For those who think that pieces of paper are more important than common sense in these matters, the WYNN Cotai concession agreement requires the company to remain in Macau and run a casino for the next twenty-five years.

4.  There have also been market worries that, because current concessions end in about ten years, western banks won’t finance casino expansion.  For the incumbent operators, this is not a big issue.  For one thing, casinos are so cash generative that a company like 1128 won’t need financing.  For another, mainland Chinese banks are likely the preferred lenders to the casinos.

thoughts on WYNN and 1128

Both WYNN and Wynn Macau have been spectacular performers, year to date.  I don’t think anything is “wrong” with either stock.

WYNN hasn’t participated in the market rebound of the past few days, mostly, I think, because it resisted the preceding downdraft.  1128 is suffering from (misplaced, in my opinion) jitters in the Hong Kong market about the possible rapid deceleration of growth of the Macau gambling market.

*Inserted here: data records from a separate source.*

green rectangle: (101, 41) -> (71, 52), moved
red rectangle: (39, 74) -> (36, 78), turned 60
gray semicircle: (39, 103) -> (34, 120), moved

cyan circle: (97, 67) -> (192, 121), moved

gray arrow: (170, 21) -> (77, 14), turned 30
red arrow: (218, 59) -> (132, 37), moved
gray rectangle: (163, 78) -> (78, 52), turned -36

For the moment, the US market is, understandably, concentrating on stocks that have been severely beaten down in the market’s fall.  I expect investor interest will return to WYNN soon enough (although I have written October $170 calls on a small part of my holding).

1128, which I also hold, is a more difficult situation to assess.  To US eyes, it’s a fabulous stock.  It’s trading on well under 20x forward earnings, with easily 25-30% earnings growth is prospect–much more if the Macau gambling market remains as strong as I think it will. And there’s the capacity expansion in a couple of years, as well.  Yet Hong Kong investors, who will make or break the market in the stock, appear unwilling so far to differentiate 1128 from its much weaker competition.  And they’re clearly worried about a possible downturn in Macau gambling.  More patience may be required here.